Their Last Voice:
Letters and Testaments from Jews in the Holocaust
Holocaust Martyrs' and Heroes' Remembrance Day 2002
Professor Kalman Perk was born in 1930 in Kovno, Lithuania to an affluent Zionist family. He and his sister attended the Hebrew Gymnasium, and their home was filled with talk of immigration to Palestine.
In 1940, the Soviets entered Kovno, confiscating all “Capitalist” property and arresting the bourgeoisie. Kalman’s father was not arrested because at the time he was ill, resulting in his hospitalization.
In June-July 1941, following the Soviet retreat, the Lithuanians killed around 10,000 Jews. The Germans entered Kovno and in August 1941 the city’s 30,000 Jews were sent to a ghetto in the Slovodka neighborhood. During this time, the young Kalman adopted his sick father’s identity, working as a forced laborer in the Kovno airport in exchange for a morsel of bread. In the following months many aktions were carried out in the ghetto and thousands of people were sent to the Ninth Fort and murdered.
In 1944 Kalman’s sister left to join the partisans; she was never heard from again. In July 1944 — with rumors of the ghetto’s impending liquidation — the Perks hid in the cellar. They were soon forced to abandon their hiding place due to German-ignited fires, which spread from house to house.
The family was taken to the train station, and placed in a packed cattle-car. Their compartment had a small opening in the barbed-wire window, and one passenger managed to enlarge the opening enabling Arka, Kalman’s skinny cousin, to jump to his death. Kalman’s mother pleaded for her son to escape: “He looks like a gentile, he is mischievous — he will stay alive.” His father scooped him up and before throwing him out told him: “Kalman, du zol zein a mensch” (Kalman, be a good person). The message—to survive, to be someone, and to tell his story — remains with him to this day.
Kalman continued eastward to the Russian front, adopting a Lithuanian identity. He traveled through many villages, staying with families unaware of his Jewish identity. A female farmer guessed his origins but helped him nonetheless, promising not to betray him. He also encountered Russian soldiers who treated him as a prisoner of war until his identity was clarified. They then handed him over to a Jewish officer who sent him to a boarding school near Moscow.

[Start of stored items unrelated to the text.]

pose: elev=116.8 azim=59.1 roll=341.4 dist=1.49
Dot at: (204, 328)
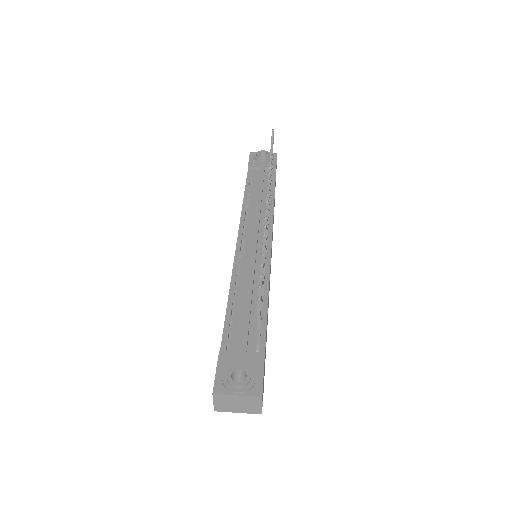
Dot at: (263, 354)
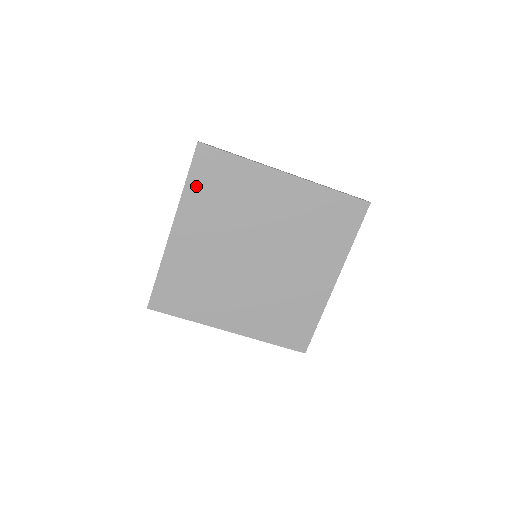
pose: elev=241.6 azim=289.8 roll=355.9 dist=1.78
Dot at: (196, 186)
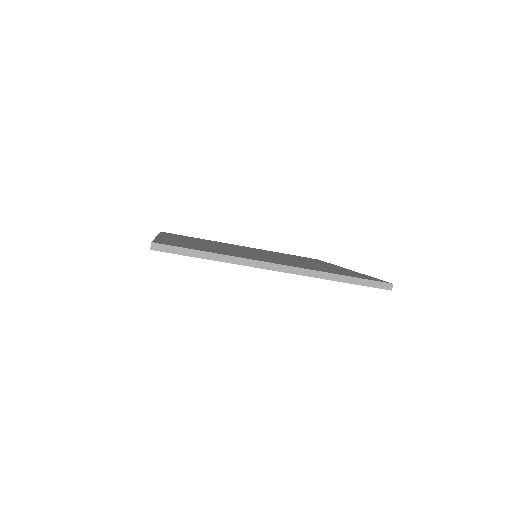
Dot at: occluded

Kalman eventually returned to Kovno, determined to immigrate to Palestine. He traveled through Vilna, Bialystok, Warsaw, Lublin, and Venice, all the time corresponding with an uncle living in Jerusalem. The uncle managed to obtain an immigration certificate for Kalman and he arrived in Palestine in 1945.
Following service in the Lehi and the IDF Kalman studied to be a veterinarian in Switzerland. Back in Israel, he founded the Department of Anatomy and Physiology and the Koret School of Veterinary Medicine at the Hebrew University of Jerusalem. Today he researches viruses and cancer, and is married, with two sons and five grandchildren.